##### Data to process
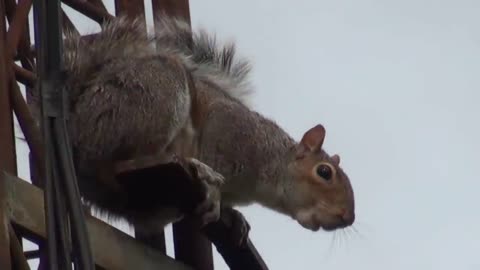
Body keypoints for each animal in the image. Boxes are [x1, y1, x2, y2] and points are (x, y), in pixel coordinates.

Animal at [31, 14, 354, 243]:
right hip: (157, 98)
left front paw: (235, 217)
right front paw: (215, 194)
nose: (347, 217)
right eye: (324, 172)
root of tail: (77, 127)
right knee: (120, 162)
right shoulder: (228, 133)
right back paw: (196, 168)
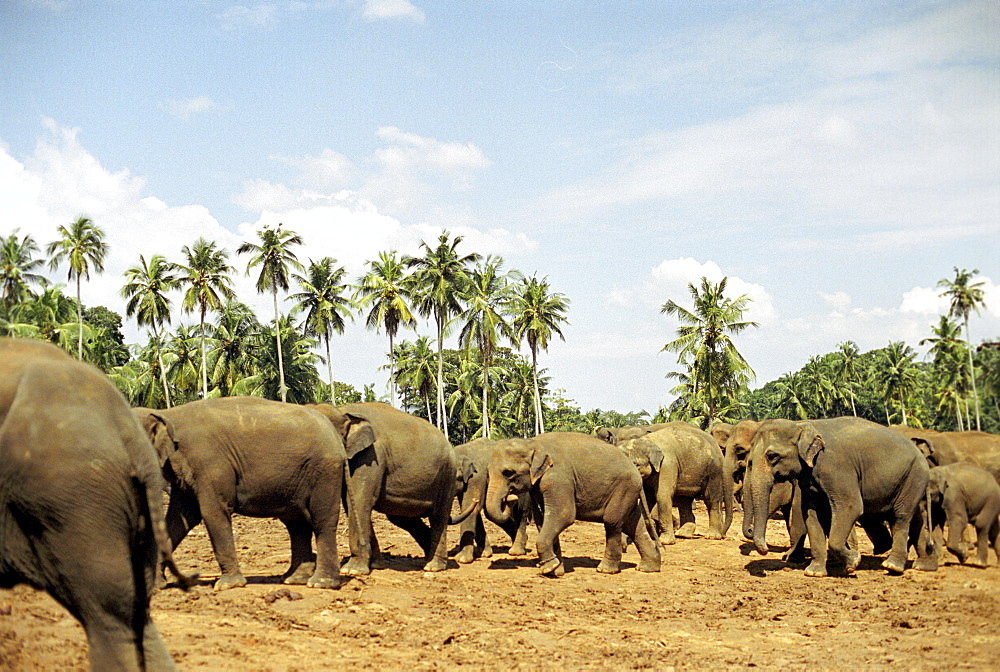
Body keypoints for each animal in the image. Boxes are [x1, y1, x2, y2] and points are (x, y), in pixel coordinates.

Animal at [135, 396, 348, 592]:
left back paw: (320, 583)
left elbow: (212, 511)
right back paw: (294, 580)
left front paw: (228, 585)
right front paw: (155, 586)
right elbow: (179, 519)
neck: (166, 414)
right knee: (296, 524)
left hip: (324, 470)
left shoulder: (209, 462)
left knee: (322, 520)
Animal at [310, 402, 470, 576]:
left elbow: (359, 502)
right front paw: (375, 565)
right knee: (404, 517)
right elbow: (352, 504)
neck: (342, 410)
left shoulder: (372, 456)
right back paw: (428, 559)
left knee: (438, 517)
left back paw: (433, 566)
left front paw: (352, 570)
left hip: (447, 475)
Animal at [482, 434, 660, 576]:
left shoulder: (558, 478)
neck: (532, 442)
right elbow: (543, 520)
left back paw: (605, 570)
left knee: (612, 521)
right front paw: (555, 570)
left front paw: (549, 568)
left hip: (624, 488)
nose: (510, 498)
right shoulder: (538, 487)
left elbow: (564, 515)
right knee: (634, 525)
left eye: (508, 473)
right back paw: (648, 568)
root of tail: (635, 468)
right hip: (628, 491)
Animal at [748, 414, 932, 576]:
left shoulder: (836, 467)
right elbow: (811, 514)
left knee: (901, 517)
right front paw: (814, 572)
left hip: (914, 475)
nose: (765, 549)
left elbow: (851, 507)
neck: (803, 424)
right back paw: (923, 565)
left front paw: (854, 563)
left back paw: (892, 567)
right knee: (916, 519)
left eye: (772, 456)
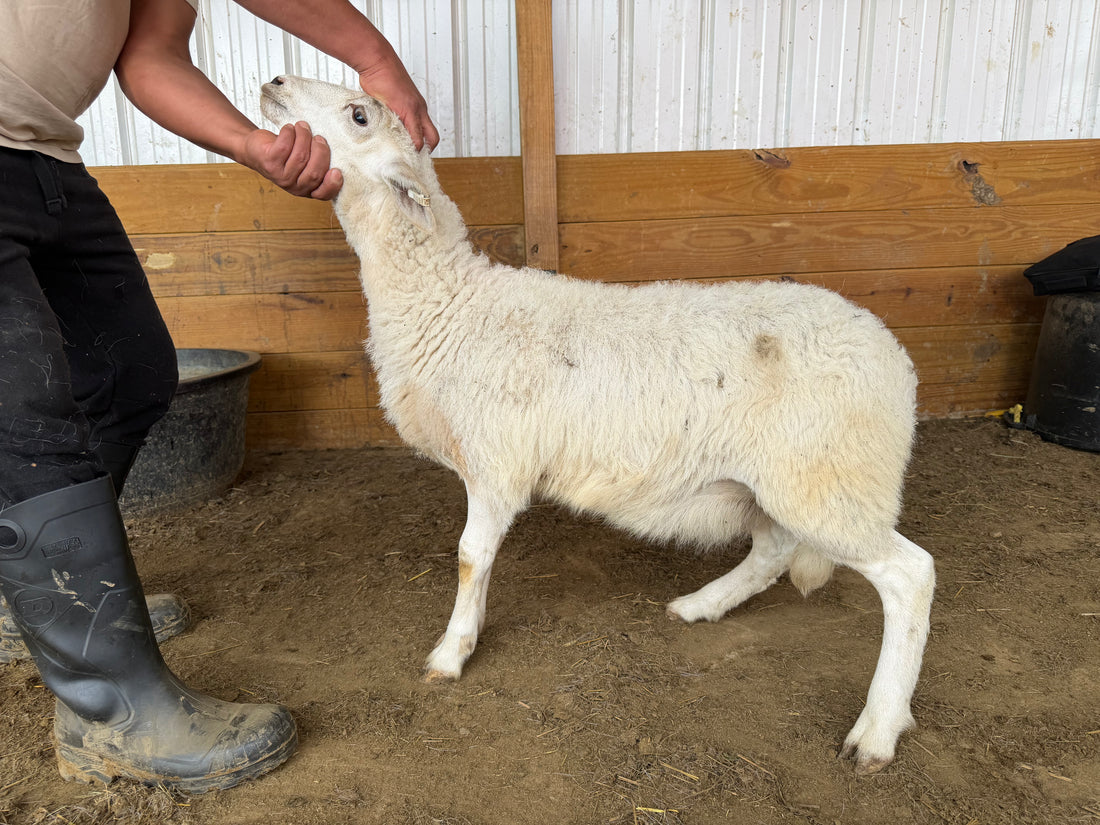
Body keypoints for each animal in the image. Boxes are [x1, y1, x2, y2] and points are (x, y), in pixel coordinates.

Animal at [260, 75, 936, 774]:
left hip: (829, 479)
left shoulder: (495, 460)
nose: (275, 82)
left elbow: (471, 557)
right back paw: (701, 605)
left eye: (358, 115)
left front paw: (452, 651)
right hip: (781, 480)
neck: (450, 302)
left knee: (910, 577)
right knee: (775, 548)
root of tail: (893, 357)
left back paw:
##########
▶ [Exercise objective] Give the records again exactly, pictures left out.

▶ [Solution to the problem]
Body keypoints for each animal in the image. Boxes are [x1, y1, x2, y2] and points are (x, y), in pixel coordinates.

Animal at [31, 14, 354, 243]:
right hip: (157, 98)
left front paw: (235, 217)
right front paw: (215, 194)
nose: (347, 217)
right eye: (324, 172)
root of tail: (77, 127)
right knee: (120, 162)
right shoulder: (228, 133)
right back paw: (196, 168)
Body keypoints for each animal in the image. Boxes are [x1, y1, x2, y2] and points are (x, y), in pixel coordinates.

Animal at [135, 396, 348, 592]:
left back paw: (320, 583)
left elbow: (212, 511)
right back paw: (294, 580)
left front paw: (228, 585)
right front paw: (155, 586)
right elbow: (179, 519)
neck: (166, 414)
right knee: (296, 524)
left hip: (324, 470)
left shoulder: (209, 462)
left knee: (322, 520)
Animal at [310, 402, 470, 576]:
left elbow: (359, 502)
right front paw: (375, 565)
right knee: (404, 517)
right elbow: (352, 504)
neck: (342, 410)
left shoulder: (372, 456)
right back paw: (428, 559)
left knee: (438, 517)
left back paw: (433, 566)
left front paw: (352, 570)
left hip: (447, 475)
Animal at [482, 434, 660, 576]:
left shoulder: (558, 478)
neck: (532, 442)
right elbow: (543, 520)
left back paw: (605, 570)
left knee: (612, 521)
right front paw: (555, 570)
left front paw: (549, 568)
left hip: (624, 488)
nose: (510, 498)
right shoulder: (538, 487)
left elbow: (564, 515)
right knee: (634, 525)
left eye: (508, 473)
right back paw: (648, 568)
root of tail: (635, 468)
right hip: (628, 491)
Animal at [748, 414, 932, 576]:
left shoulder: (836, 467)
right elbow: (811, 514)
left knee: (901, 517)
right front paw: (814, 572)
left hip: (914, 475)
nose: (765, 549)
left elbow: (851, 507)
neck: (803, 424)
right back paw: (923, 565)
left front paw: (854, 563)
left back paw: (892, 567)
right knee: (916, 519)
left eye: (772, 456)
Body keypoints for each animal in the image. Boxes are [x1, y1, x2, y2] and points are (x, y), in pixel coordinates.

Animal at [260, 75, 936, 774]:
left hip: (829, 479)
left shoulder: (495, 460)
nose: (275, 82)
left elbow: (471, 557)
right back paw: (701, 605)
left eye: (358, 115)
left front paw: (452, 651)
right hip: (781, 480)
neck: (450, 302)
left knee: (910, 577)
right knee: (775, 548)
root of tail: (893, 357)
left back paw:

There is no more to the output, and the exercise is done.